見失ったひと



(4期終了後・何度目かのお別れ話)

*

 一緒に暮らし始めて2週間。住むところはあれどほとんどその日暮らしの中で、それはいつも唐突に、当然のようにやってくる。

 古いアパートメントに帰る。俺が早く家を出て、遅く帰ってくるから鍵を持つのはヨハンの役目だった。
 本当は合鍵をつくればいいんだけど、俺たちはいつ旅立つともしれない身だから、不必要なものは持たない。いつ引き払うともしれないアパートの鍵を2つ作るなんて、考えもしなかった。
 カンカン、と音を鳴らしながら階段を上がっていく。雨の日は滑りやすいから注意しろと言われた階段だけれど、今のところ雨で滑ったことはない。雨のあまり降らない街らしい。
 部屋のドアを開けると、ポストの中で何かがからからと揺れる音がした。靴の泥を一応払いながらドアについたポストを開けてみる。

 見覚えのある……この部屋の鍵が入っていた。

 鍵を持ち上げると、二人で好き放題つけていたキーホルダーがひとつ消えていた。
 それだけでポストに鍵が入っていた理由を理解する。

「あーあ。また鉄砲玉だよな」

 ひょんなことから俺のアパートに転がり込んできたヨハンだったけど、どうやら次の行き先が決まったらしい。
 人と精霊の架け橋になる、とあちこち好き放題旅して回っているというけれど、その経歴を聞くと、好き放題旅したというより単に迷子になっていたほうが多いんじゃないかと思うこともあった。ルビーもレインボー・ドラゴンも宝玉獣たちも大変だよな。
 こうして再会しては別れてを繰り返して、俺は何度もヨハンを見失って、ヨハンは何度も俺を見失う。

 ここで再会を待とうとは思わないし、追いかけて探し出そうとも思わない。
 俺たちはいつでも風の向くまま気の向くまま、精霊の声のままに方向をさだめるだけ。
 足跡が交差することもあれば、離れることがあるのは当然だ。
 ただ、立ち止まってはいられない。
「さて。ひっこしの準備をするか」

 どうせ荷物はデイパックに入るくらいのものしかない。いらない食器は大家さんに話せば古道具屋に持って行ってもらえるだろう。

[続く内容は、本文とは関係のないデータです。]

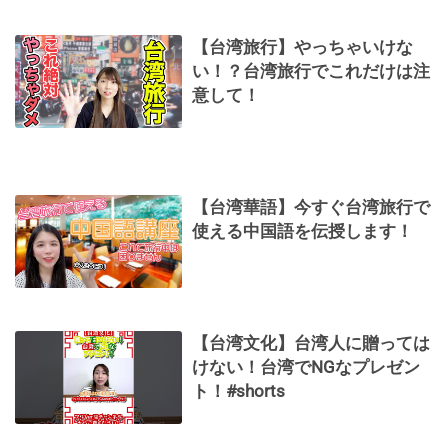
【台湾旅行】やっちゃいけな
い！？台湾旅行でこれだけは注
意して！
【台湾華語】今すぐ台湾旅行で
使える中国語を伝授します！
【台湾文化】台湾人に贈っては
けない！台湾でNGなプレゼン
ト！#shorts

もとからそういう、定住する気がない人種に貸すアパートだ。
 鍵からキーホルダーを外して、キーホルダーをポケットにしまい込む。
 不必要なものは持たない俺たちだけれど、鍵を共有するうえでいつのまにかキーホルダーを互いにつけるのが当たり前になってしまった。鍵からキーホルダーが外れたら、もうここには戻らない、ということなのだ。
 俺は今までなんどもこのキーホルダーを鍵につけて、そして外してきた。同じだけ、ヨハンもそうしていたのだろう。

 バッグを肩にかけて、鍵は連絡をとった大家さんとの約束通りにかけたあとにポストに入れた。
 そのまま、身軽になった気持ちで歩き出す、が。
「うわっ!?」
 急な階段を下りるときに、うっかり足を滑らせて転びそうになってしまった。

 雨も降っていないのに、本当に参ったぜ。